Work instruction: Copy out each line of the material in which the word "need" can be found.

Input data:
^^^^

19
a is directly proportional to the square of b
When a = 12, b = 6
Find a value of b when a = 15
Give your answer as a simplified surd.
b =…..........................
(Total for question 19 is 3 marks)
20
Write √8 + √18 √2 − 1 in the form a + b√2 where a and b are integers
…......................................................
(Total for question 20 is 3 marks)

^^^^

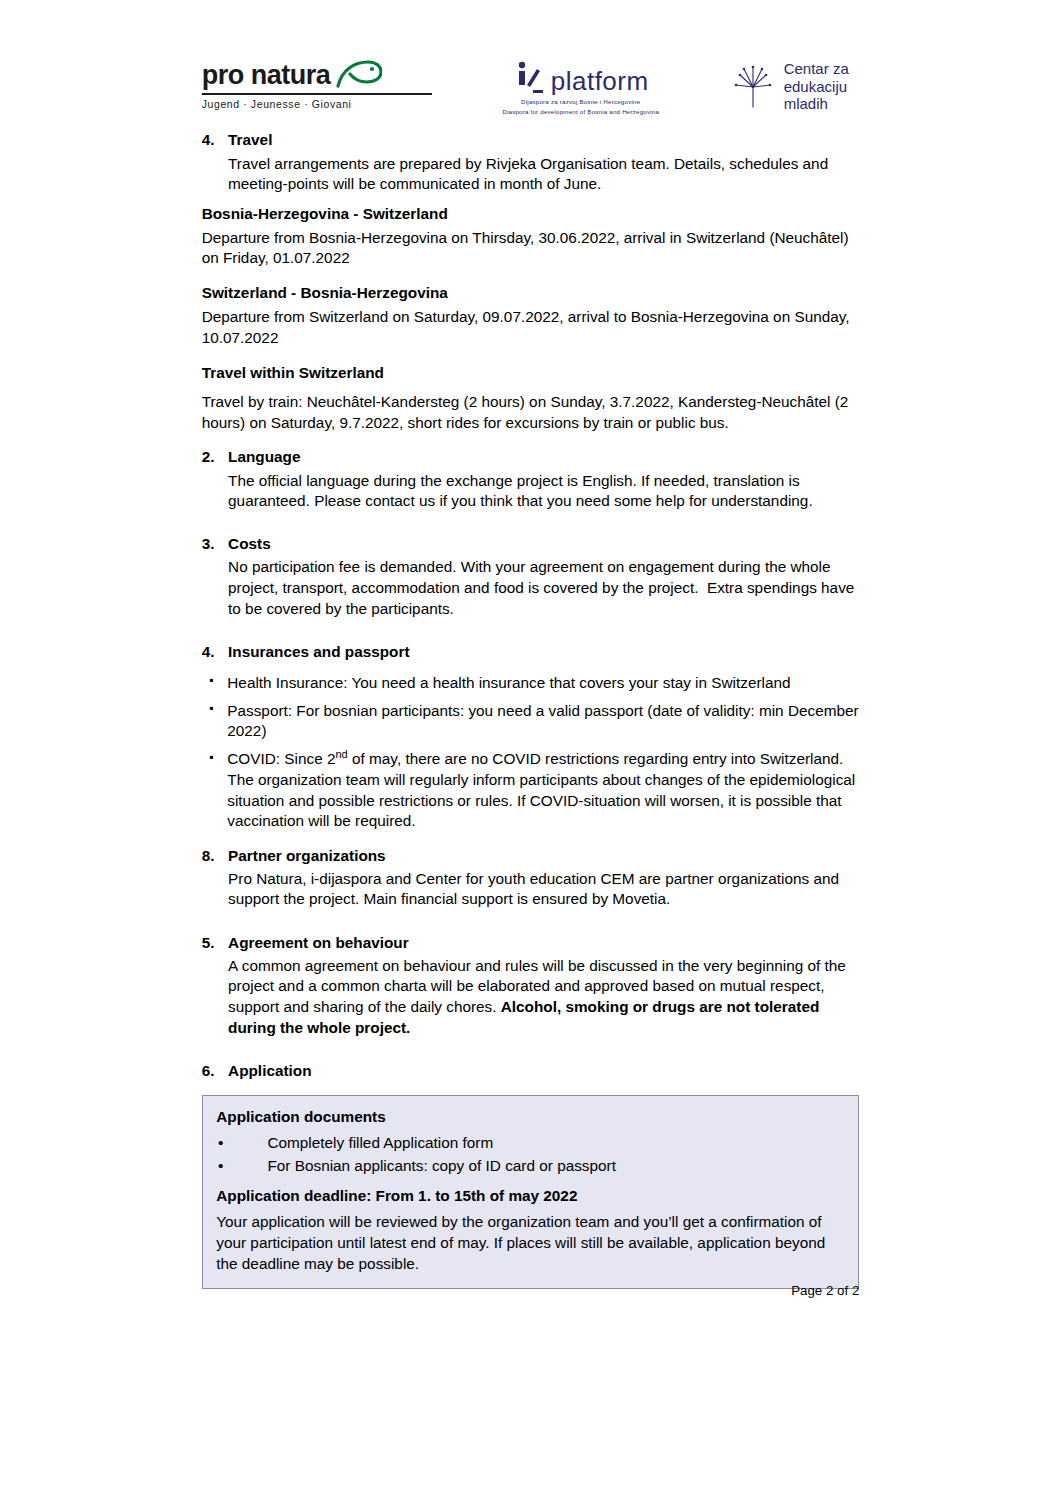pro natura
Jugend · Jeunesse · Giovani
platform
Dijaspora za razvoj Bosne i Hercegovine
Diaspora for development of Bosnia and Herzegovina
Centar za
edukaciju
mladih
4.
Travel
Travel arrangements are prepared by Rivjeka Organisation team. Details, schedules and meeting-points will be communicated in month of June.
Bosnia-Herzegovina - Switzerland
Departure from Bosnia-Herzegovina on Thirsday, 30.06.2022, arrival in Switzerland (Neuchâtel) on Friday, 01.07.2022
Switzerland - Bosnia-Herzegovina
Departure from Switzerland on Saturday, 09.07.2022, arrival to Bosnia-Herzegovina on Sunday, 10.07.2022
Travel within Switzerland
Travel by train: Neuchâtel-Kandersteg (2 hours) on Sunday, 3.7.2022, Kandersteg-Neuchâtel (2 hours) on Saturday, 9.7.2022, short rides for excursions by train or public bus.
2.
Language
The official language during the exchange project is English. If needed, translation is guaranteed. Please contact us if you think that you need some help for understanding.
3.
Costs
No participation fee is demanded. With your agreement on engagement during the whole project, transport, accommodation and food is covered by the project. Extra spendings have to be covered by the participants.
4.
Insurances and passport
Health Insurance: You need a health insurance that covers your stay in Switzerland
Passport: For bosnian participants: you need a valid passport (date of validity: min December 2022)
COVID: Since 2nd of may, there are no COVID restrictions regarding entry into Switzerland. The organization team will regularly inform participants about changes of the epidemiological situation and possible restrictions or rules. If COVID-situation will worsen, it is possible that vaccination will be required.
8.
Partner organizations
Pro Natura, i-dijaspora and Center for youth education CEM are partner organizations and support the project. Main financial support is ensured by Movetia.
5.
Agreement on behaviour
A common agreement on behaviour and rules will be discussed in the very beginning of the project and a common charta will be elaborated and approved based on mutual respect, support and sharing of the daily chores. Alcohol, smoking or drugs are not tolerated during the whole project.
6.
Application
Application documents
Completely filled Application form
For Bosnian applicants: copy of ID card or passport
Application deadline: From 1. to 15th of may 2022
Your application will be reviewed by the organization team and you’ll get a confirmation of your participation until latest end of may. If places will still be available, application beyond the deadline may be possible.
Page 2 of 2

^^^^

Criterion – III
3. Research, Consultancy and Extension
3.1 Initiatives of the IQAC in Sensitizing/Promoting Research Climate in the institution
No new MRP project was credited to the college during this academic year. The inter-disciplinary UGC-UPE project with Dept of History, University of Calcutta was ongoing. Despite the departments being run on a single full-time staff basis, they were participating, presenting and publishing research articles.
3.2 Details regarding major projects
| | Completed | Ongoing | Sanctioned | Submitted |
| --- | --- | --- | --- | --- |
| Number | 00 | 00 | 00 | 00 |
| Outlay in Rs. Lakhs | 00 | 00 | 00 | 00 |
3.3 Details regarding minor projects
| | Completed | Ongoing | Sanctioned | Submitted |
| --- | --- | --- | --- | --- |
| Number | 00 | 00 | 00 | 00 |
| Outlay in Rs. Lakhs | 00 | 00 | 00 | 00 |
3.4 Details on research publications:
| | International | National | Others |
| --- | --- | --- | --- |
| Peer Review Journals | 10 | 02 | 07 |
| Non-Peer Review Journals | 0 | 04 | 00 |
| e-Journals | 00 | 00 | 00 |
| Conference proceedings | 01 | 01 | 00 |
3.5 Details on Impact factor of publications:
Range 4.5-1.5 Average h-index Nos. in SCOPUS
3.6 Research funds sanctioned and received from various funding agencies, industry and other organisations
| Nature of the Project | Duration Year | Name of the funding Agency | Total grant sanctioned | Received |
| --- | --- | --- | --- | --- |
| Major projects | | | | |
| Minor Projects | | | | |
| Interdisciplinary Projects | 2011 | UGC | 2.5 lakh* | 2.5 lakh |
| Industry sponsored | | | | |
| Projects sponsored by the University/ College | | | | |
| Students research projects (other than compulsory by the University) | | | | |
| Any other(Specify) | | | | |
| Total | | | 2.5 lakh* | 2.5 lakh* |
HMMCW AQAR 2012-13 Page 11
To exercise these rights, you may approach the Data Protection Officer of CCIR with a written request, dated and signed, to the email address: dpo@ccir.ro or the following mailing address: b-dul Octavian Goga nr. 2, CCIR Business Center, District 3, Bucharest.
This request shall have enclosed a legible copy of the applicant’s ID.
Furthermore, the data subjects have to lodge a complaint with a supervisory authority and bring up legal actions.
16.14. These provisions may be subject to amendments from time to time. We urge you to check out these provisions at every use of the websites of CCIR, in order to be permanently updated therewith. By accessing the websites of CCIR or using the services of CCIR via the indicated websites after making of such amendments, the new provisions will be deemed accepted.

^^^^

Task answer:
The official language during the exchange project is English. If needed, translation is guaranteed. Please contact us if you think that you need some help for understanding.
Health Insurance: You need a health insurance that covers your stay in Switzerland
Passport: For bosnian participants: you need a valid passport (date of validity: min December 2022)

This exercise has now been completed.